Here are some examples of Antagonism:
1. Soy protein inhibits the absorption of iron. Therefore, the effects
of taking both supplements simultaneously may negate the effects of
taking the iron supplement in the first place.
2. Normal levels of calcium supplements that are taken concurrently
with an iron-rich meal or an iron supplement can inhibit iron
absorption. Therefore, the use of calcium supplements may hinder iron
absorption/status if the two are taken together.
3. Increasing the intake of magnesium may also reduce phosphate
absorption. Magnesium intake exceeding 500 mg/day can negatively
affect the balance of phosphate. Therefore, taking a magnesium
supplement may interfere with the desired effect(s) of a phosphate
supplement.
4. Excess chromium has been suggested as a factor in impairing iron
transport ability.

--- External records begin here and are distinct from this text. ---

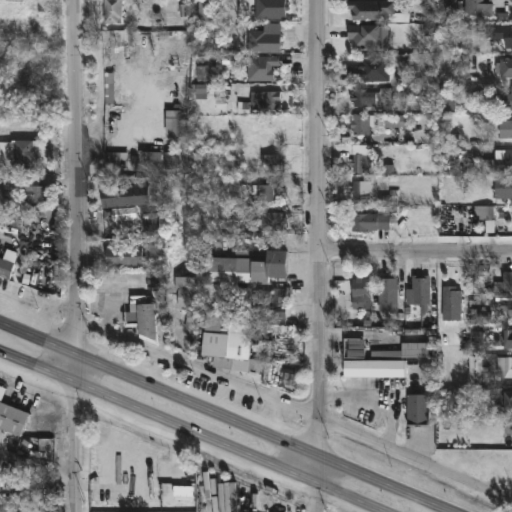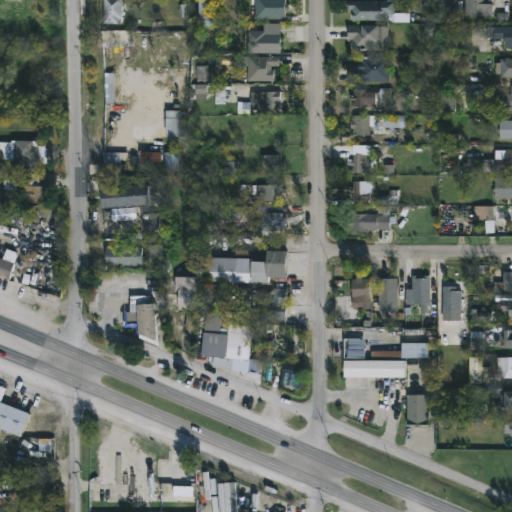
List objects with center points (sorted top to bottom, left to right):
building: (477, 7)
building: (371, 9)
building: (478, 9)
building: (204, 10)
building: (34, 11)
building: (112, 11)
building: (206, 11)
building: (371, 11)
building: (112, 12)
building: (34, 13)
building: (504, 22)
building: (504, 35)
building: (364, 36)
building: (265, 38)
building: (364, 39)
building: (267, 41)
building: (261, 67)
building: (504, 67)
building: (262, 69)
building: (370, 69)
building: (504, 69)
building: (370, 71)
building: (108, 90)
building: (371, 97)
building: (371, 99)
building: (264, 100)
building: (507, 100)
building: (265, 101)
building: (505, 102)
building: (391, 121)
building: (174, 123)
building: (396, 123)
building: (361, 124)
building: (174, 125)
building: (361, 127)
building: (505, 129)
building: (505, 131)
building: (139, 134)
building: (24, 153)
building: (24, 155)
building: (113, 162)
building: (272, 162)
building: (115, 165)
building: (272, 165)
building: (360, 165)
building: (510, 166)
road: (79, 178)
building: (503, 186)
building: (8, 188)
building: (33, 188)
building: (503, 189)
building: (361, 190)
building: (9, 191)
building: (34, 191)
building: (361, 191)
building: (269, 194)
building: (268, 195)
building: (114, 197)
building: (124, 198)
building: (235, 212)
building: (234, 214)
building: (480, 214)
building: (486, 216)
building: (272, 221)
building: (369, 221)
building: (272, 222)
building: (151, 223)
building: (370, 223)
building: (150, 226)
road: (323, 230)
building: (124, 256)
building: (123, 257)
road: (418, 257)
building: (6, 263)
building: (7, 264)
building: (243, 266)
building: (244, 269)
road: (17, 274)
building: (507, 281)
building: (507, 282)
road: (112, 290)
building: (361, 290)
building: (387, 292)
building: (415, 292)
building: (419, 292)
building: (186, 293)
building: (361, 295)
building: (388, 297)
building: (451, 299)
building: (452, 300)
building: (273, 302)
building: (272, 306)
building: (507, 307)
building: (509, 310)
building: (141, 317)
building: (145, 321)
building: (508, 339)
building: (227, 342)
building: (508, 345)
building: (226, 346)
building: (373, 369)
building: (507, 369)
building: (373, 370)
building: (477, 370)
building: (478, 371)
building: (506, 385)
building: (505, 404)
building: (417, 409)
road: (294, 410)
building: (417, 411)
road: (219, 418)
building: (27, 425)
building: (27, 425)
building: (508, 428)
road: (192, 430)
road: (77, 434)
building: (122, 464)
building: (124, 466)
road: (318, 486)
building: (23, 510)
building: (31, 510)
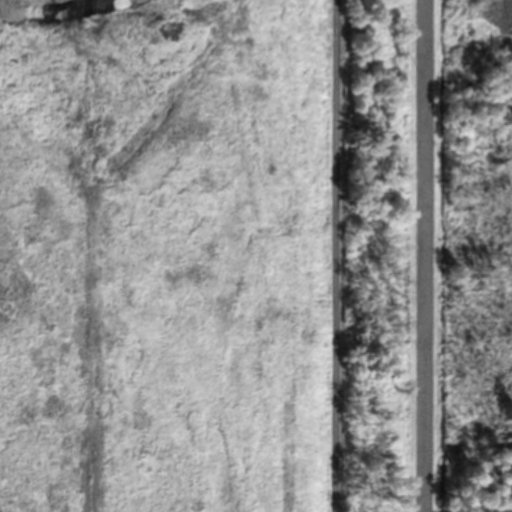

Therefore, taking a chromium supplement may
interfere with the desired effect(s) of an iron supplement. This may
carry over to a decline in aerobic capacity or fitness. Avoid taking
chromium and iron supplements together.
5. Excessive iron intake may interfere with the absorption of zinc.
Therefore, taking an iron supplement may counteract the desired
effect(s) of taking a zinc supplement at the same time.
6. Zinc can inhibit the absorption of other minerals, especially
copper. Chronic (>6 weeks) consumption of zinc supplements, in excess
of 50 mg/ day, has been linked to copper deficiency in humans. If
feasible, ingest zinc at night, on an empty stomach to prevent it from
interfering. Copper intake should be increased if elevated zinc
consumption lasts for a number of days.
7. Fiber can interfere with zinc absorption. Although nuts, legumes
and whole grains are good sources, the high level of fiber in these
foods can decrease zinc absorption. Therefore, avoid taking fiber and
zinc supplements together.
Synergism: 1+1=3
Synergism is the joint action of two parts so that their combined
effect is greater than the algebraic sum of their individual effects.
Most consumers would view this as a positive effect. More bang for the
buck. However, the fact that something is good does not guarantee
that more is better. In fact, when the supplement is more
eccentric, such as one that proposes to boost the body’s natural
production of testosterone, the effects may be unwanted, and in some
cases, detrimental.
Here are some examples of Synergism:
1. Vitamin C enhances the absorption of iron by preventing the
oxidation of ferrous iron to the less absorbable ferric form.
Therefore, taking a vitamin C supplement together with an iron
supplement may enhance the function of iron. Ingest iron between meals
with good sources of Vitamin C (orange juice, strawberries, tomatoes)
to increase its absorption.
2. Co Q10 is fat-soluble, so it is best utilized when dietary fat is
available. Combining them with sources of fat may enhance the
utilization of Co Q10.
3. Phosphate is absorbed best when calcium and phosphorus are ingested
in approximately equal amounts. Since Vitamin D must be present for
efficient calcium absorption, a combination of Calcium, Phosphorus and
Vitamin D appears to be synergistic.
Potentiation: 1+1=10
Potentiation is similar to synergism, but to a much larger degree. The
combined effect of two products far exceeds the sum of their
individual effects. This type of chemical reaction could be dangerous
when there are toxicity effects of a particular ingredient.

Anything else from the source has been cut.